页面
■ ■ ■ ■

球状胶束中表面活性剂脱附的离子调控机制

doi:10.19596/j.cnki.1001-246x.8701

摘要/Abstract

摘要：

建立耦合伞状采样的粗粒度分子动力学方法，研究球状胶束中表面活性剂分子的脱附过程，揭示表面活性剂聚集数、盐种类及浓度对表面活性剂脱附过程的影响机制。发现球状胶束半径及偏心率均随聚集数增加而增大，盐浓度的影响主要取决于抗衡离子的半径和吸附特性，半径更大、吸附更强的水杨酸根离子对胶束结构的影响更为显著；基于伞状采样方法获得了表面活性剂脱附自由能、脱附时间等关键参数，发现球状胶束中表面活性剂脱附自由能和脱附时间均随聚集数和盐浓度呈非单调变化，揭示其主要机制为离子吸附引起的静电屏蔽作用；发现自由能在表面活性剂脱附过程中起主导作用，结合胶束热力学理论发展了临界胶束浓度预测方法，获得了临界胶束浓度下胶束尺寸的分布范围。

关键词: 胶束, 表面活性剂脱附, 离子调控, 分子动力学, 自由能计算

Abstract:

A coarse-grained molecular dynamics method coupled with umbrella sampling is developed to study the desorption process of SDS and CTAC surfactants from spherical micelles. The influence mechanisms of aggregation number, salt species and concentrations on the desorption process of surfactant from spherical micelles are revealed. We find that the radius and eccentricity of spherical micelles both increase with aggregation number rising, and the effects of salt concentration depend on the ionic radius and adsorption characteristics of the counterions. Larger salicylate ions with stronger adsorption ability have more significant effect on the micellar structures. Based on umbrella sampling method, we obtain the desorption free energy and time of surfactants from micelles. we find that the desorption free energy and desorption time of surfactant both show a non-monotonic variation with the increase of aggregation number and salt concentration, whose mechanisms are attributed to the electrostatic shielding induced by ion adsorption on micelle surface. Moreover, we reveal that the free energy plays a leading role in surfactant desorption process. Combing the theory of micelle thermodynamics, we further develop the critical micelle concentration prediction method, and obtain the distribution range of micelle size under the critical micelle concentration of surfactants.

■ ■ ■ ■

你要做的
[1] 在这篇关于球状胶束表面活性剂脱附的摘要里，哪种离子对胶束结构的影响更为显著？
[2] 请接着这篇关于球状胶束表面活性剂脱附的摘要的最后一句续写下去。

所给信息

■ ■ ■ ■

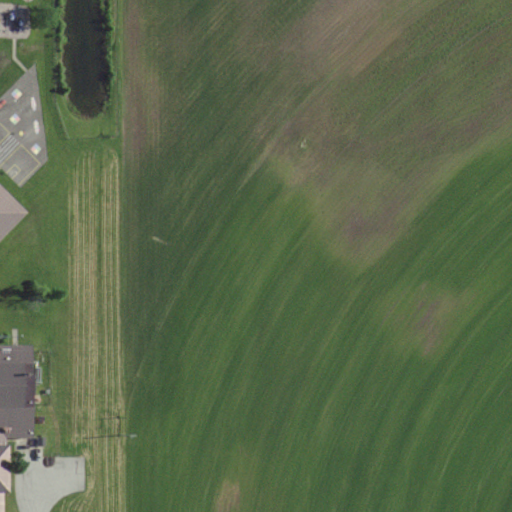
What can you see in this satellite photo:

■ ■ ■ ■

输出结果
[1] 半径更大、吸附更强的水杨酸根离子。

[2]
Key words: micelle, surfactant desorption, ionic regulation, molecular dynamics, free energy calculation

中图分类号:

O469

温伯尧, 高根英, 路熙, 关松涛, 骆政园, 白博峰. 球状胶束中表面活性剂脱附的离子调控机制[J]. 计算物理, 2024, 41(2): 193-202.

Boyao WEN, Genying GAO, Xi LU, Songtao GUAN, Zhengyuan LUO, Bofeng BAI. Ionic Regulation Mechanisms of Surfactant Desorption from the Spherical Micelles[J]. Chinese Journal of Computational Physics, 2024, 41(2): 193-202.

图/表 8

图1 球状胶束模型、分子粗粒化及Martini珠子类型

Fig.1 Spherical micelle model and coarse-grained representations of molecules and their Martini bead types

图2 球状胶束中表面活性剂吸附/脱附过程的PMF曲线及采样直方图(CTAC/NaSal体系，N = 80，R = 1.0)

Fig.2 PMF profiles and sampling histogram of surfactant adsorption and desorption processes at or from the spherical micelle (CTAC/NaSal system, N = 80, R = 1.0)

表1 SDS球状胶束结构性质(N = 60，R = 0)

Table 1 Structural properties of SDS spherical micelles (N = 60, R = 0)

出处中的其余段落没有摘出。